Terakhir, Penulis sangat mengerti anjuran Gus Dur untuk mengepung KPU beberapa waktu yang lalu adalah bermakna bahwa konstituen diingatkan untuk meminta kembali hak-hak politik mereka yang telah dirampas. Penulis tahu karena penulis mengerti arah pemikiran Gus Dur. Orang-orang yang berteriak mencela dengan mengatakan Gus Dur menyuruh pendukungnya uuntuk berbuat anarkhis, juga tetap penulis maklumi. Mereka bukan pendukung Gus Dur, jadi bisa dipahami kalau mereka tidak mengerti sama sekali tentang Gus Dur, tentang pemikiran Gus Dur, tentang cara berfikir ala Gus Dur.Yang pasti dipahami oleh semua pendukung Gus Dur. Mereka tidak terbiasa mendapatkan ‘doping‘, padahal politik negeri ini sudah tertinggal terlalu jauh dengan negara-negara lain. Butuh suplemen khusus, terapi kejut untuk menyadarkan dan kemudian berlari sangat cepat. Menyusul bangsa lain.
Gus, penulis bangga Gus Dur tetap tabah dalam menjalani semua rintangan menuju demokratisasi yang diidam-idamkan oleh seluruh elemen bangsa. Demokrasi butuh perjuangan dan pengorbanan. Gus Dur sudah biasa dengan ke-dua hal tersebut.
* Alumni FE-IESP Unibraw
Pengagum Gus Dur
Ada yang bilang revolusi sering memakan anak-anaknya sendiri. Mungkin Gus Dur salah satu. Walaupun revolusi bermakna lebih militan, namun para tokoh bangsa ini lebih memilih kata reformasi.
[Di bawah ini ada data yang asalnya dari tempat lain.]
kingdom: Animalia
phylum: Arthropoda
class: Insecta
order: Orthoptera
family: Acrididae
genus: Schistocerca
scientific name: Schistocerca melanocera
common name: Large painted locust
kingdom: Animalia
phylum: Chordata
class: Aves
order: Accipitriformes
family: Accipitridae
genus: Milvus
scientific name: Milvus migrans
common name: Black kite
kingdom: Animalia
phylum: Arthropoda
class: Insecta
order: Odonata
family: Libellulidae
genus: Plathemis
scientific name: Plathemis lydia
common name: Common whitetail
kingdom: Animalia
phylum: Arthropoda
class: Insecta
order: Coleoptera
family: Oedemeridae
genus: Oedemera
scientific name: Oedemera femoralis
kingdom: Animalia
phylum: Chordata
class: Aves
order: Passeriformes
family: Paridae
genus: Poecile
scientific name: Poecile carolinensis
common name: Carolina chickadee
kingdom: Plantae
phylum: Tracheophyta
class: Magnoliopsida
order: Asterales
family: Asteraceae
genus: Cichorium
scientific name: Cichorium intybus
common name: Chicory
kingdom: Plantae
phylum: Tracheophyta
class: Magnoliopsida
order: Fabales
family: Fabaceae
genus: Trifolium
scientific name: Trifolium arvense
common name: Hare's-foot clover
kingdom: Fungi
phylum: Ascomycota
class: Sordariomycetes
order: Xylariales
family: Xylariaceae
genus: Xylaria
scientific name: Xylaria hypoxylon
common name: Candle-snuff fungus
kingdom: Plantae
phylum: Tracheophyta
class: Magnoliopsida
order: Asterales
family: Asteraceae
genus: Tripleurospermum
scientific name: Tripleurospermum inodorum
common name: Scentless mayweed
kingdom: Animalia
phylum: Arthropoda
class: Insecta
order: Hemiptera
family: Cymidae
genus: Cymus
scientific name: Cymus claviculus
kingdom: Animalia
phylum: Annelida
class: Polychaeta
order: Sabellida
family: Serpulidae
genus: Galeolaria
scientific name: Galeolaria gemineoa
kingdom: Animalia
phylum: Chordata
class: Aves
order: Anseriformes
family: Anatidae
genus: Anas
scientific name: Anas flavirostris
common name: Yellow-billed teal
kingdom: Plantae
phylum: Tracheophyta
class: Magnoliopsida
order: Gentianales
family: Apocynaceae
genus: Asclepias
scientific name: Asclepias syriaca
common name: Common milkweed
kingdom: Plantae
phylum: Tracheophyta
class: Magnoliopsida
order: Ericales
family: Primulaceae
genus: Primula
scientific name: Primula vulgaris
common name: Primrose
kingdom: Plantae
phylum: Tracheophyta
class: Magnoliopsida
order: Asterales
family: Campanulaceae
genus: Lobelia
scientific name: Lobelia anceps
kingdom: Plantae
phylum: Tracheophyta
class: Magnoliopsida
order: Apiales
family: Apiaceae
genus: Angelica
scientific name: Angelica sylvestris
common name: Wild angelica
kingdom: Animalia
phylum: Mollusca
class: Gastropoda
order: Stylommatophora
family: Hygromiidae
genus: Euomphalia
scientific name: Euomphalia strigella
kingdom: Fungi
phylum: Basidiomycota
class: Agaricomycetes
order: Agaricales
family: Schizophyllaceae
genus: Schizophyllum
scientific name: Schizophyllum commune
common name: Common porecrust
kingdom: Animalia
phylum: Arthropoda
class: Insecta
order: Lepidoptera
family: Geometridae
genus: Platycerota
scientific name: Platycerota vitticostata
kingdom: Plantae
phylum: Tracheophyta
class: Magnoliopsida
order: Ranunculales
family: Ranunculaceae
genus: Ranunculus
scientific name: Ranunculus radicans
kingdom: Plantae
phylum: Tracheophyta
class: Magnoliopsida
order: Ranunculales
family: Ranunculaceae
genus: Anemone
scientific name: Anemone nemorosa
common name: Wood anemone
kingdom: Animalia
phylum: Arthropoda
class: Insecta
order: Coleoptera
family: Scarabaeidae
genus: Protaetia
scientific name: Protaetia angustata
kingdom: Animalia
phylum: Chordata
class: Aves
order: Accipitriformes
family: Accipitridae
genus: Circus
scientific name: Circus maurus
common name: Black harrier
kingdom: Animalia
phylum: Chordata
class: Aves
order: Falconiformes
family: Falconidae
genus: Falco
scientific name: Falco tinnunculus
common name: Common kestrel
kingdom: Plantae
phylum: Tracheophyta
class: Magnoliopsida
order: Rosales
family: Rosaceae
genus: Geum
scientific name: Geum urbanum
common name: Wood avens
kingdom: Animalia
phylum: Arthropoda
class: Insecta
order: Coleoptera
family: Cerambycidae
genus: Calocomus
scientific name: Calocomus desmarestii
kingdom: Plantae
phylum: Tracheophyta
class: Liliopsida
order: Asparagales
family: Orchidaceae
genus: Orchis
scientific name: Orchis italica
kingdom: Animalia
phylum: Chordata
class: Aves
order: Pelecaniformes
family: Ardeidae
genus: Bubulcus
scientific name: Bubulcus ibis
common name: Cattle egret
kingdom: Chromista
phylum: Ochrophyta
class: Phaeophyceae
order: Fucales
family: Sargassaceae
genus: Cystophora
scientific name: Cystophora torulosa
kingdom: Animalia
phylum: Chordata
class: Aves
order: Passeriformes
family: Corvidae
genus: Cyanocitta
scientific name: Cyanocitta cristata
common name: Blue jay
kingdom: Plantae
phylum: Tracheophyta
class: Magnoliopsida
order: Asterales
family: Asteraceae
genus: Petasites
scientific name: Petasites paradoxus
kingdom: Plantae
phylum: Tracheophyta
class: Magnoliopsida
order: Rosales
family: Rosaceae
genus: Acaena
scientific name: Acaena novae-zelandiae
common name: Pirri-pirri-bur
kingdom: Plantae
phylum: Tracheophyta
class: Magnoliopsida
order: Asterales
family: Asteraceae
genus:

BalasHapusDari sejarah, bukan hanya Gus Dur yang terusir dari rumahnya. Pak Karno pun sebagai tokoh penggali Pancasila, pada detik akhir kekuasaan di katakan tidak Pancasilais. Karl Heinrich Marx pun pada akhirnya juga dituduh pengkhianat Marxisme. Lalu kemana kita harus bertanya tentang benar tidaknya itu? Kepada sebuah rumah di Pegangsaan Timur atau pada British Museum atau pada KPU?
Keadilan kadang begitu jauh dan tak terjangkau, namun jika ia datang, kadang kita tak pernah merasakan kehadirannya.